→ Data block
────

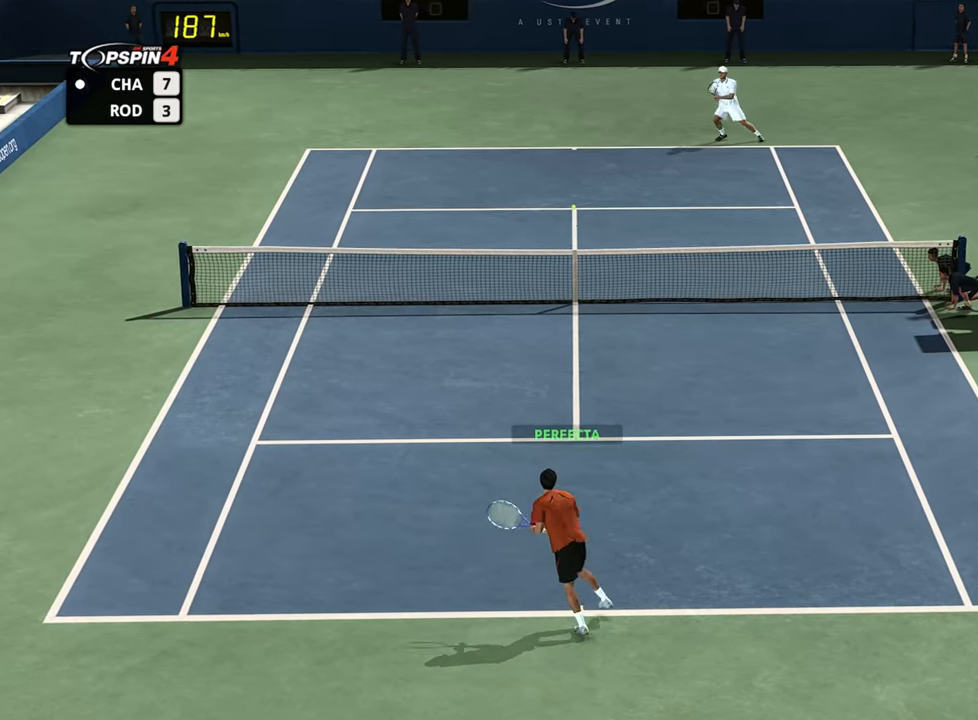
{"buttons": [], "left_stick": "center", "right_stick": "center", "events": []}
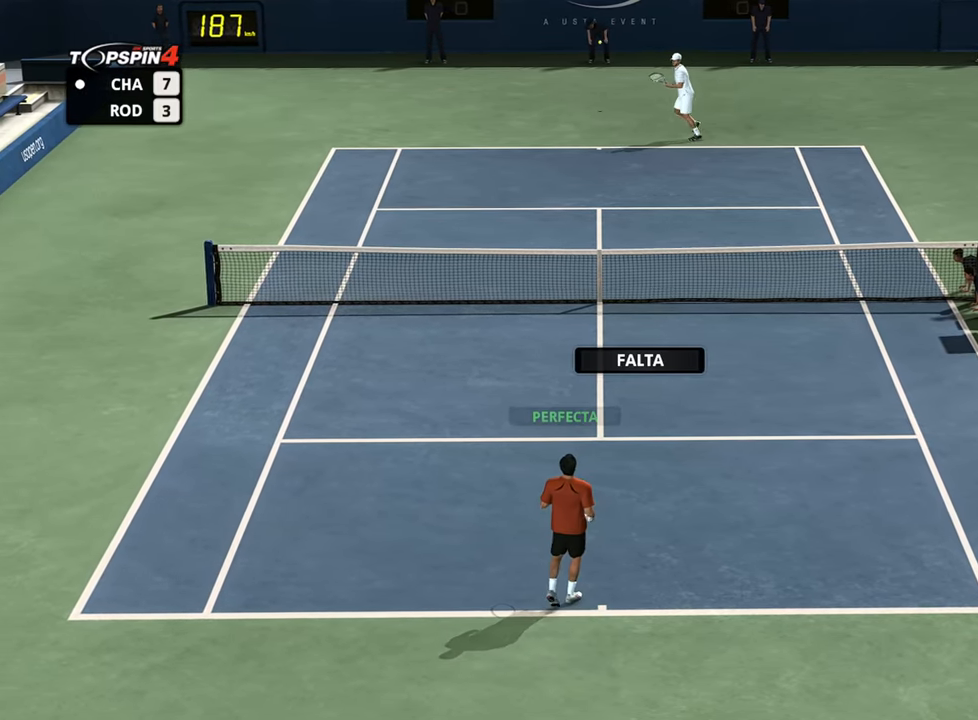
{"buttons": [], "left_stick": "center", "right_stick": "center", "events": []}
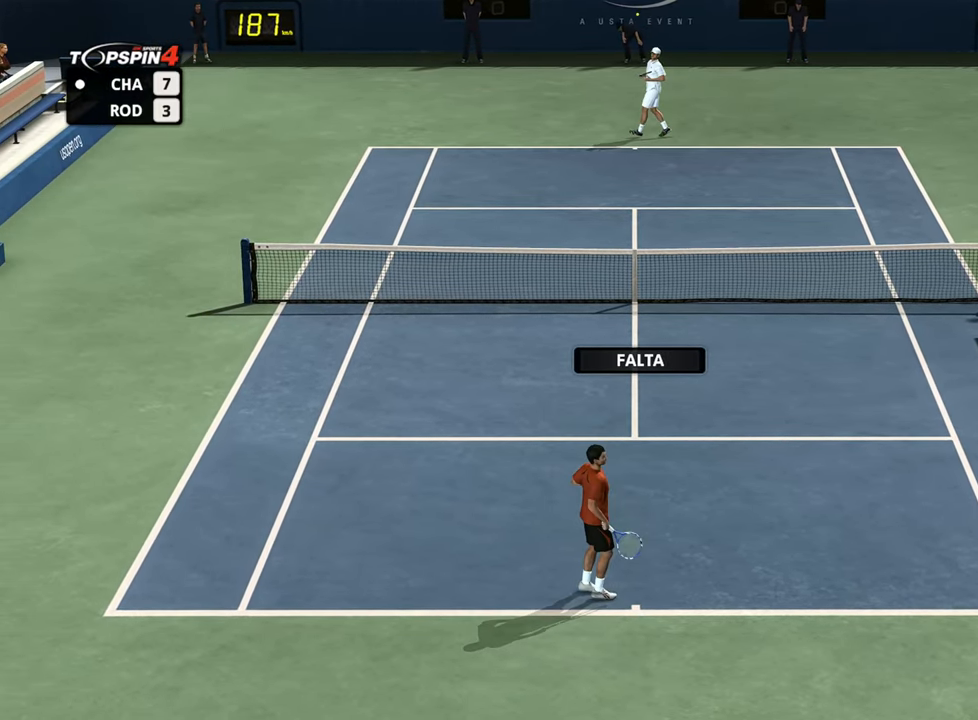
{"buttons": [], "left_stick": "center", "right_stick": "center", "events": []}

────

Word for word, restate the whole listing and drop the images.

{"buttons": [], "left_stick": "center", "right_stick": "center", "events": []}
{"buttons": [], "left_stick": "center", "right_stick": "center", "events": []}
{"buttons": [], "left_stick": "center", "right_stick": "center", "events": []}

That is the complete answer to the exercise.